*** Opening of EXTRACTED DATA ***

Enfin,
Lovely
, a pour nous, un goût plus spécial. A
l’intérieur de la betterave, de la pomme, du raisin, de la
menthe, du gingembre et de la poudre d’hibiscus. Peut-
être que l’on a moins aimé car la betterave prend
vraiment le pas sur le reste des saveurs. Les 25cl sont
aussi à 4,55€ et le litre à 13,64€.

*** Close of EXTRACTED DATA ***

Your response should be the exact lines running from the one with "menthe, du gingembre" to the final line of the material above.

* **RESULT**
menthe, du gingembre et de la poudre d’hibiscus. Peut-
être que l’on a moins aimé car la betterave prend
vraiment le pas sur le reste des saveurs. Les 25cl sont
aussi à 4,55€ et le litre à 13,64€.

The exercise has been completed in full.